Border Crossing Facility
Recognized Federal Heritage Building
© Agence des Douanes et du Revenu du Canada / Canada Customs and Revenue Agency
2, rue Principale, Route 247, Beebe, Quebec
Treasury Board Policy on Management of Real Property
1932 to 1932
Event, Person, Organization:
Department of Public Works
Customs / Immigration Building
Canada Customs and Revenue Agency
FHBRO Report Reference:
Description of Historic Place
The Border Crossing Facility is located in the village of Beebe. It is a one-and-a-half storey, gable-roofed building designed in the Tudor-Revival style. Its picturesque form is embellished with gables, white stucco and half-timbering. Multi-pane wood windows are regularly arranged on the building’s façades and a brick chimney projects from the roof. A flat-roofed breezeway, which shelters the entrance, is attached to the building to protect the vehicles that pass through the border crossing. The designation is confined to the footprint of the building.
The Border Crossing Facility is a Recognized Federal Heritage Building because of its historical associations, and its architectural and environmental value.
The Border Crossing Facility is closely associated with the federal government’s construction of customs and immigration posts along the Canada-U.S. border to control the land circulation of goods and services. The construction of this border crossing facility at Beebe was a response to the smuggling scandal of 1926, which initiated the concern to strengthen Canada’s border with the United States.
The Border Crossing Facility is valued for its good aesthetic and functional design. The Canadian government chose the Tudor-Revival style with the clear intention of asserting cultural and political distinctiveness. The handsome, one-and-a-half storey building, with stucco walls and gables set off by half-timbering, is a representative example from this period and demonstrates very good craftsmanship.
The Border Crossing Facility reinforces the present character of its urban landscape setting. Built in the very heart of the village, it is a well-known landmark in the region.
Sources: Geneviève Charrois, Poste frontalier, Beebe, Québec, Federal Heritage Buildings Review Office, Building Report, 00-102; Border Crossing Facility, Beebe, Québec, Heritage Character Statement, 00-102.

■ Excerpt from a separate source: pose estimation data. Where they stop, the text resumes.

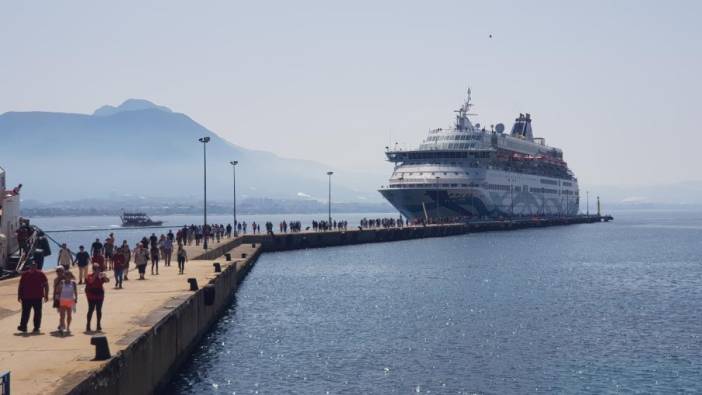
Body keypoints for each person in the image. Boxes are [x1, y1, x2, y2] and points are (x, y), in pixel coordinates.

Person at [17, 262, 49, 333]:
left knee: (37, 313)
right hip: (26, 297)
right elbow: (20, 285)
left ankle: (36, 327)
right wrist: (19, 295)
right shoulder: (25, 274)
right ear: (29, 266)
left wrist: (46, 295)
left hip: (37, 297)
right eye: (32, 266)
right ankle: (23, 326)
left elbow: (46, 285)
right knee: (25, 313)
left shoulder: (41, 274)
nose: (33, 267)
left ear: (36, 266)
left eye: (34, 266)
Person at [85, 264, 109, 332]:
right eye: (96, 269)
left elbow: (107, 281)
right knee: (91, 309)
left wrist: (104, 277)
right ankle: (88, 324)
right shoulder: (89, 276)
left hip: (99, 294)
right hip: (91, 295)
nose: (98, 270)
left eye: (98, 269)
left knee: (99, 310)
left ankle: (98, 324)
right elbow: (90, 281)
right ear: (94, 269)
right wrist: (96, 274)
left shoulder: (101, 276)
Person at [57, 271, 77, 335]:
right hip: (62, 300)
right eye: (66, 275)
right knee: (62, 316)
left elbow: (75, 292)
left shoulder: (73, 283)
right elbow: (58, 291)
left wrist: (76, 299)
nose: (67, 276)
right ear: (64, 276)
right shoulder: (62, 282)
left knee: (69, 316)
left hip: (70, 300)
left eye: (68, 275)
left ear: (70, 276)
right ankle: (62, 328)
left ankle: (68, 327)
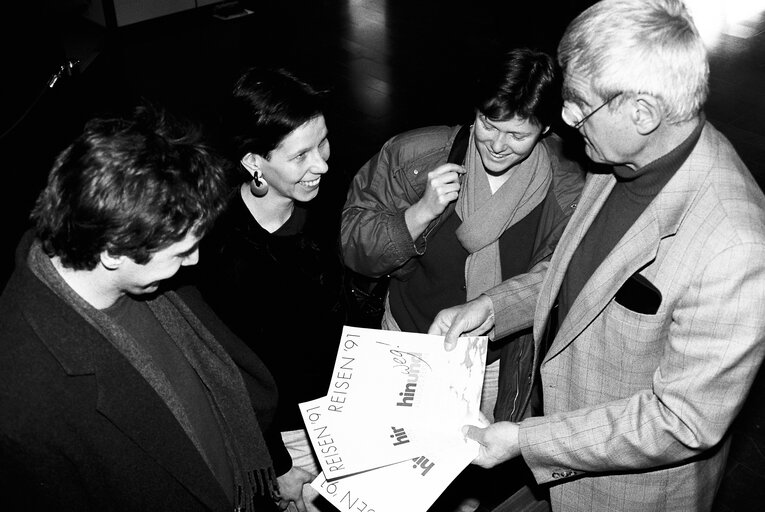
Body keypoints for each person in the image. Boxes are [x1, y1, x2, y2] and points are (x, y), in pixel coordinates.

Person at [429, 1, 765, 511]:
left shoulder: (736, 246)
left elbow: (683, 419)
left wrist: (526, 441)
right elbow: (575, 276)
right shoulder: (615, 159)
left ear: (644, 113)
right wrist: (494, 308)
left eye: (579, 104)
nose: (563, 119)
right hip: (553, 452)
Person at [0, 107, 308, 512]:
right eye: (181, 251)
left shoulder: (133, 267)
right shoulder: (23, 402)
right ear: (113, 251)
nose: (195, 261)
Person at [341, 47, 584, 424]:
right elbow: (354, 246)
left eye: (518, 135)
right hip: (409, 339)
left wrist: (493, 306)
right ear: (476, 110)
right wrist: (417, 214)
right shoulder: (417, 156)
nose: (498, 146)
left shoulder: (565, 187)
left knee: (469, 464)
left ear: (546, 129)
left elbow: (561, 274)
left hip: (494, 363)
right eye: (489, 124)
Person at [191, 68, 346, 512]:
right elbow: (224, 373)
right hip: (286, 436)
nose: (322, 163)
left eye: (323, 142)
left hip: (341, 410)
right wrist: (275, 462)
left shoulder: (316, 201)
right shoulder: (217, 249)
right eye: (300, 156)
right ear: (254, 162)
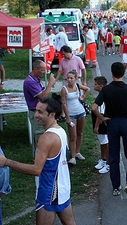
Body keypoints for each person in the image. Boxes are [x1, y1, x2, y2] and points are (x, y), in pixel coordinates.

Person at [0, 97, 76, 225]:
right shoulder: (61, 131)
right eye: (36, 111)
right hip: (63, 188)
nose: (36, 115)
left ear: (52, 114)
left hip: (48, 191)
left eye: (40, 112)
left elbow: (36, 170)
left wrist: (6, 162)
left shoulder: (46, 138)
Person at [92, 62, 127, 198]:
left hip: (112, 122)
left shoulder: (106, 89)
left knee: (113, 154)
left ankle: (115, 187)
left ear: (112, 73)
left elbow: (95, 107)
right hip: (126, 121)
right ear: (124, 73)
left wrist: (102, 118)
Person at [23, 59, 56, 143]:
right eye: (43, 70)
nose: (44, 72)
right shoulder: (30, 82)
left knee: (45, 134)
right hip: (35, 112)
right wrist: (50, 84)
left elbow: (42, 93)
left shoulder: (36, 79)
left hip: (41, 111)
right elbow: (43, 96)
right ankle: (39, 154)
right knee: (40, 138)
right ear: (35, 69)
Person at [61, 70, 90, 165]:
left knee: (80, 133)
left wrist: (83, 97)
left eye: (71, 78)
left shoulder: (77, 86)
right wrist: (67, 117)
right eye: (67, 78)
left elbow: (87, 89)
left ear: (76, 79)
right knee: (73, 136)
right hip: (72, 114)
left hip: (81, 112)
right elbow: (64, 103)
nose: (69, 80)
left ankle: (78, 152)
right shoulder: (64, 89)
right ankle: (72, 157)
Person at [92, 76, 110, 174]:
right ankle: (103, 159)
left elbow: (101, 113)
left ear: (101, 86)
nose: (93, 86)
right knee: (102, 142)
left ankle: (108, 162)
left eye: (95, 84)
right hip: (100, 124)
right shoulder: (100, 95)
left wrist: (96, 126)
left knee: (105, 143)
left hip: (102, 124)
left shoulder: (103, 98)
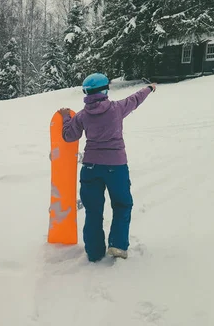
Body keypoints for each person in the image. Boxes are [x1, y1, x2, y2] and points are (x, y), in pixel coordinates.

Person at [58, 73, 156, 262]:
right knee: (122, 204)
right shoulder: (117, 108)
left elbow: (68, 136)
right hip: (116, 167)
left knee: (93, 210)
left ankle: (94, 252)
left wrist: (65, 118)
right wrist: (149, 88)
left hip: (91, 168)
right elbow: (136, 99)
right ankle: (118, 246)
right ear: (104, 91)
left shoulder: (81, 116)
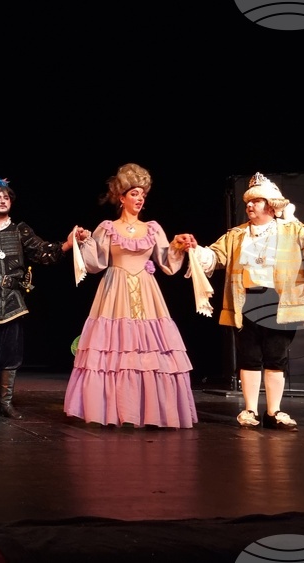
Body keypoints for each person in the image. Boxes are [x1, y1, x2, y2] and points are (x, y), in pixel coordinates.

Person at [177, 172, 304, 432]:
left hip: (279, 299)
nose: (250, 205)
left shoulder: (292, 230)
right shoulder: (236, 234)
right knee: (249, 357)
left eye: (256, 201)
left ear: (271, 205)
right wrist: (194, 249)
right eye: (248, 202)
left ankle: (274, 411)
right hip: (246, 299)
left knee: (276, 357)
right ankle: (249, 409)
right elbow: (214, 256)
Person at [63, 163, 198, 429]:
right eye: (134, 194)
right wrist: (84, 240)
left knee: (148, 348)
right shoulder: (108, 228)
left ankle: (151, 411)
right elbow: (95, 263)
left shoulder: (153, 228)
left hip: (147, 293)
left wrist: (179, 246)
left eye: (142, 195)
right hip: (115, 292)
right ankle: (113, 410)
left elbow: (167, 263)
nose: (139, 199)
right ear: (121, 197)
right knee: (115, 349)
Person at [0, 178, 84, 420]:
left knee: (11, 354)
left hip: (12, 300)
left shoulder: (20, 230)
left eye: (6, 197)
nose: (2, 201)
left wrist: (67, 244)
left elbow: (43, 253)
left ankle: (6, 403)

The following character-defining elements of the Border Crossing Facility should be respected.
Its good aesthetic and functional design and very good craftsmanship and materials, for example: the formal elements, which help make this small one-and-a-half storey building a good example of a Tudor-Revival border crossing, particularly its picturesque form embellished with gables and its wet-dash cladding separated by half-timbering; the materials and construction techniques used for the half-timbering, including terracotta, wet dash and wood; the concept of a breezeway to protect the vehicles.
The manner in which the Border Crossing Facility reinforces the picturesque character of urban landscape setting and is a well-known landmark, as evidenced by: its relationship with the street and the Canada-U.S. border, which it serves; its overall scale, design and materials, which complement its urban surroundings; its high visibility in the urban fabric of Beebe and its familiar role as a high traffic border crossing.
Heritage Character Statement
The heritage character statement was developed by FHBRO to explain the reasons for the designation of a federal heritage building and what it is about the building that makes it significant (the heritage character). It is a key reference document for anyone involved in planning interventions to federal heritage buildings and is used by FHBRO in their review of interventions.
Reasons for Designation
The Beebe border crossing facility is a “Recognized” Federal Heritage Building primarily because of its environmental and architectural values.
In the wake of the smuggling scandal of 1926, the federal government commenced construction of numerous customs and immigration posts along the Canada-U.S. border to control the land circulation of goods and persons. The construction of the Beebe border crossing facility was a product of this concern to strengthen our border with the United States.
The border crossing facilities built in the late 1920s were often simple brick or wood structures fitted with canopies to protect the vehicles. Their appearance changed over the next decade, probably in response to the U.S. government’s decision to build imposing brick edifices, usually in the colonial Georgian style, at the main border posts. With the clear intention of asserting its cultural and political distinctiveness, the Canadian government chose the neo-Tudor style. The Beebe border crossing facility, a one-and-a-half storey building whose stucco walls and gables are set off by half-timbering, is a representative example from this period.
Built in the very heart of the village, the Beebe border crossing facility is not only one of the most important components of the urban landscape, but also one of the handsomest in terms of its aesthetics. It receives most cross-border traffic in the region by far.
The following character-defining elements of the Beebe border crossing facility should be respected:
· The formal elements which help make this small one-and-a-half storey building a good example of a neo-Tudor border crossing, particularly its picturesque form embellished with gables and its wet-dash cladding separated by half-timbering;
· The materials and construction techniques used for the half-timbering (terracotta, wet dash and wood);
· The concept of a breezeway to protect the vehicles;
· The relationship of this border crossing facility with the street and the Canada-U.S. border which it serves;
· Its formative value and high visibility in the urban fabric of Beebe.